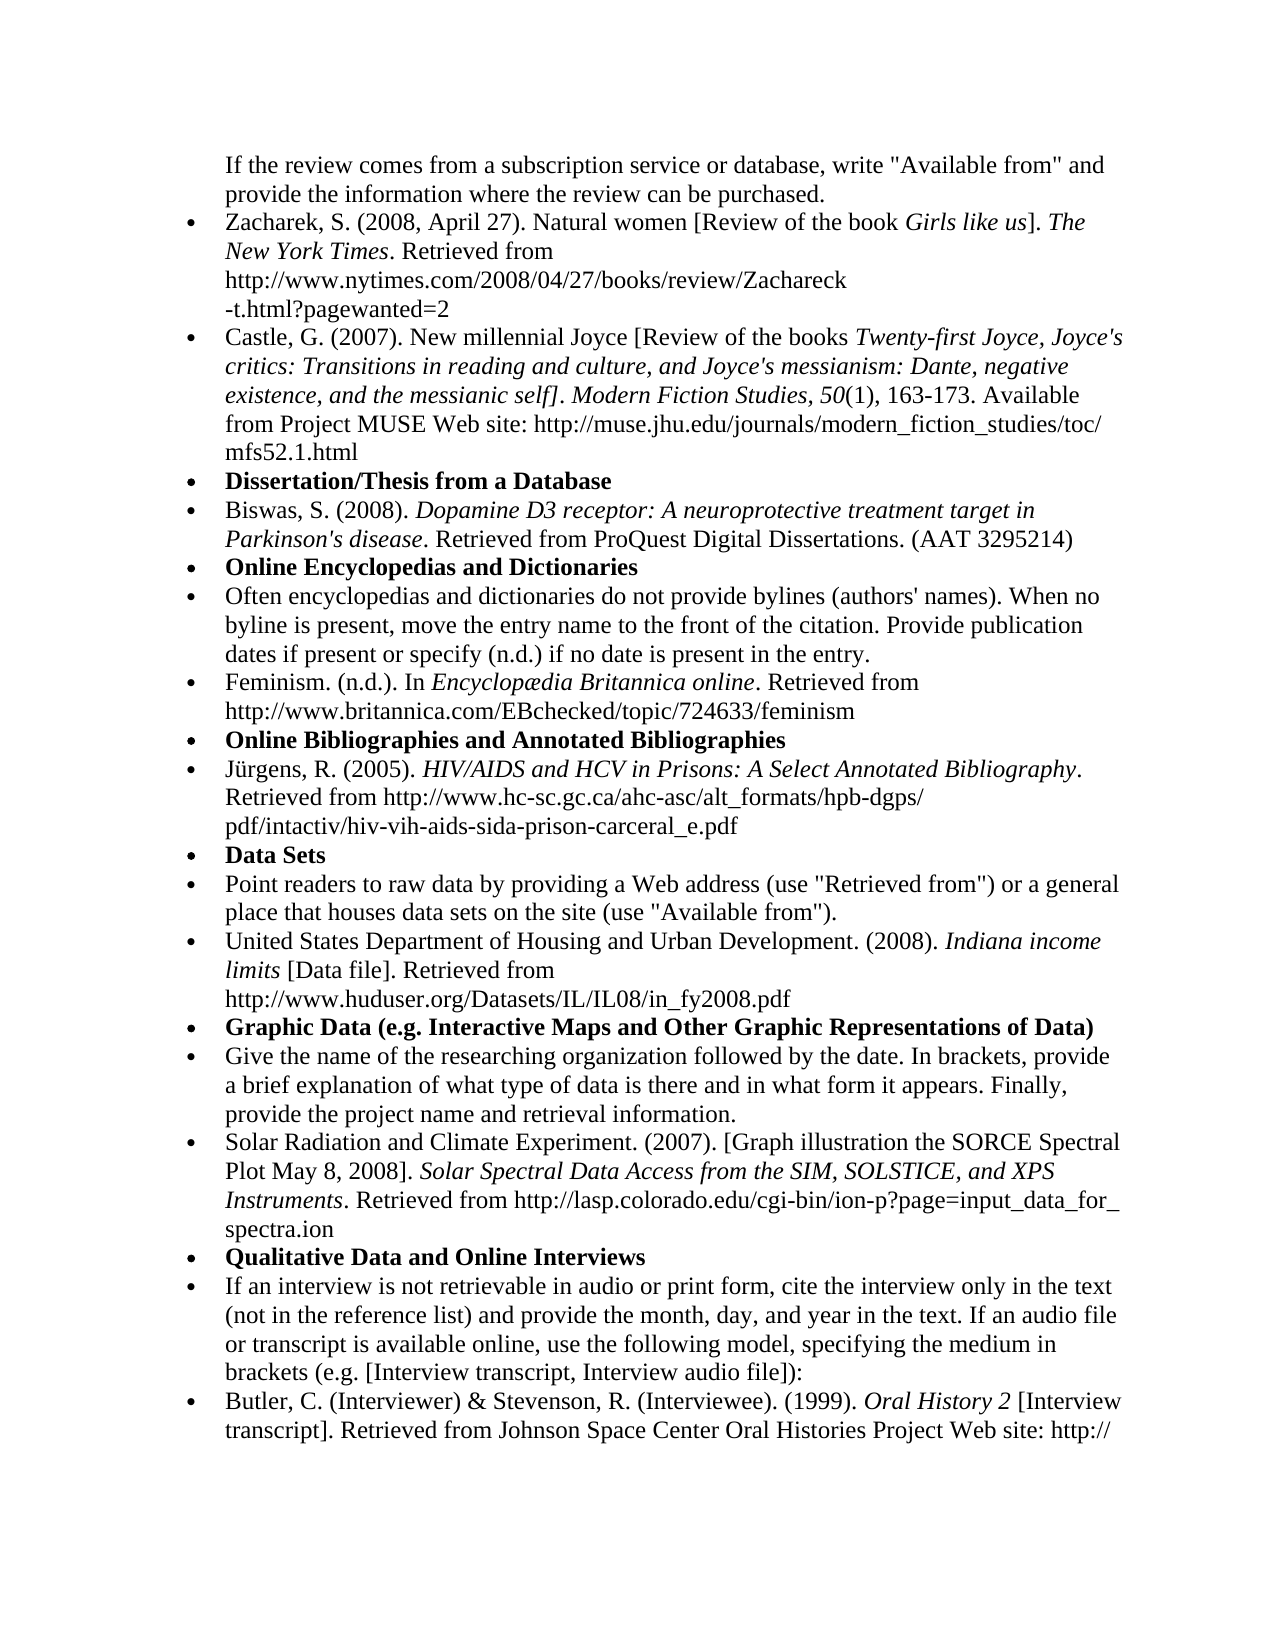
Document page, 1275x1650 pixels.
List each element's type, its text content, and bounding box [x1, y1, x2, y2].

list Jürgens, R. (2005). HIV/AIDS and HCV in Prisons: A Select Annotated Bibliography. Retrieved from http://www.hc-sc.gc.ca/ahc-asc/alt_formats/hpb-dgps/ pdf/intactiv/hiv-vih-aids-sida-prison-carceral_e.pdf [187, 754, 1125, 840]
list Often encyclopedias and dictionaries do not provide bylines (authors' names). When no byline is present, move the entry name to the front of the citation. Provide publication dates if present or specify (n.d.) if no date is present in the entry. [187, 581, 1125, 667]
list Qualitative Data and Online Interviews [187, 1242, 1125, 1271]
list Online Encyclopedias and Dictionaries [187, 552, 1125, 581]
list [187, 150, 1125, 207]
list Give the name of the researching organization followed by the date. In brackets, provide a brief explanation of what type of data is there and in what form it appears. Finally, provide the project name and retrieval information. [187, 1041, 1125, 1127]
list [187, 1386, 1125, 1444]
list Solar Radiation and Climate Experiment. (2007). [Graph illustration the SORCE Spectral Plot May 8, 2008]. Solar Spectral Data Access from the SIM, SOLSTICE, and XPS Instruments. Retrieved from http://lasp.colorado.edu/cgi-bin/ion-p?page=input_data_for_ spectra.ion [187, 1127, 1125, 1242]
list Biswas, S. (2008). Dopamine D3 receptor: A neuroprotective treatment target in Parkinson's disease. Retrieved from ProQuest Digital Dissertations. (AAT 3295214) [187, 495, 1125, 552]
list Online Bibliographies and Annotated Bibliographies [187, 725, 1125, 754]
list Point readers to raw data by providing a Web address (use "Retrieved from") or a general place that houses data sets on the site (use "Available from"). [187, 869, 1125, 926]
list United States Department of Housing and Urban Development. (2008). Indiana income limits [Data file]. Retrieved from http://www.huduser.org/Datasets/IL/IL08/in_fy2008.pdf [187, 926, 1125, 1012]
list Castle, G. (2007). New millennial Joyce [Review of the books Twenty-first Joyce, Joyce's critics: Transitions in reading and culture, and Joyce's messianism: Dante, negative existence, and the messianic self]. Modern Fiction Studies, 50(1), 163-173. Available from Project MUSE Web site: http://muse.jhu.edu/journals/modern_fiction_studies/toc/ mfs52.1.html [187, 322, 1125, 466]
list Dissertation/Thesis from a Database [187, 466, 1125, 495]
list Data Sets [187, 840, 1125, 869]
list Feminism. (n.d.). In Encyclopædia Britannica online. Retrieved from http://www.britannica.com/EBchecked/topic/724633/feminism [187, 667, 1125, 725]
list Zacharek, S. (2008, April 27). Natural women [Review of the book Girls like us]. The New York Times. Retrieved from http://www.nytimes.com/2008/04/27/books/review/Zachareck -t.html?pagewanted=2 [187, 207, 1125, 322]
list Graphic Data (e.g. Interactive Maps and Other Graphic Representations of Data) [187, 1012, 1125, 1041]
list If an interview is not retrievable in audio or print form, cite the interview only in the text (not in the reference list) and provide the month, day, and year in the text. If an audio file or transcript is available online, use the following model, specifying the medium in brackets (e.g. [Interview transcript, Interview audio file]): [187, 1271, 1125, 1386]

......

▶ _What is being asked_
All of the data needs repeating exactly, but the pictures do not.

▶ _Answer below_
Document page, 1275x1650 pixels.
List each element's type, its text content, and bounding box [x1, y1, x2, y2].

list Jürgens, R. (2005). HIV/AIDS and HCV in Prisons: A Select Annotated Bibliography. Retrieved from http://www.hc-sc.gc.ca/ahc-asc/alt_formats/hpb-dgps/ pdf/intactiv/hiv-vih-aids-sida-prison-carceral_e.pdf [187, 754, 1125, 840]
list Often encyclopedias and dictionaries do not provide bylines (authors' names). When no byline is present, move the entry name to the front of the citation. Provide publication dates if present or specify (n.d.) if no date is present in the entry. [187, 581, 1125, 667]
list Qualitative Data and Online Interviews [187, 1242, 1125, 1271]
list Online Encyclopedias and Dictionaries [187, 552, 1125, 581]
list [187, 150, 1125, 207]
list Give the name of the researching organization followed by the date. In brackets, provide a brief explanation of what type of data is there and in what form it appears. Finally, provide the project name and retrieval information. [187, 1041, 1125, 1127]
list [187, 1386, 1125, 1444]
list Solar Radiation and Climate Experiment. (2007). [Graph illustration the SORCE Spectral Plot May 8, 2008]. Solar Spectral Data Access from the SIM, SOLSTICE, and XPS Instruments. Retrieved from http://lasp.colorado.edu/cgi-bin/ion-p?page=input_data_for_ spectra.ion [187, 1127, 1125, 1242]
list Biswas, S. (2008). Dopamine D3 receptor: A neuroprotective treatment target in Parkinson's disease. Retrieved from ProQuest Digital Dissertations. (AAT 3295214) [187, 495, 1125, 552]
list Online Bibliographies and Annotated Bibliographies [187, 725, 1125, 754]
list Point readers to raw data by providing a Web address (use "Retrieved from") or a general place that houses data sets on the site (use "Available from"). [187, 869, 1125, 926]
list United States Department of Housing and Urban Development. (2008). Indiana income limits [Data file]. Retrieved from http://www.huduser.org/Datasets/IL/IL08/in_fy2008.pdf [187, 926, 1125, 1012]
list Castle, G. (2007). New millennial Joyce [Review of the books Twenty-first Joyce, Joyce's critics: Transitions in reading and culture, and Joyce's messianism: Dante, negative existence, and the messianic self]. Modern Fiction Studies, 50(1), 163-173. Available from Project MUSE Web site: http://muse.jhu.edu/journals/modern_fiction_studies/toc/ mfs52.1.html [187, 322, 1125, 466]
list Dissertation/Thesis from a Database [187, 466, 1125, 495]
list Data Sets [187, 840, 1125, 869]
list Feminism. (n.d.). In Encyclopædia Britannica online. Retrieved from http://www.britannica.com/EBchecked/topic/724633/feminism [187, 667, 1125, 725]
list Zacharek, S. (2008, April 27). Natural women [Review of the book Girls like us]. The New York Times. Retrieved from http://www.nytimes.com/2008/04/27/books/review/Zachareck -t.html?pagewanted=2 [187, 207, 1125, 322]
list Graphic Data (e.g. Interactive Maps and Other Graphic Representations of Data) [187, 1012, 1125, 1041]
list If an interview is not retrievable in audio or print form, cite the interview only in the text (not in the reference list) and provide the month, day, and year in the text. If an audio file or transcript is available online, use the following model, specifying the medium in brackets (e.g. [Interview transcript, Interview audio file]): [187, 1271, 1125, 1386]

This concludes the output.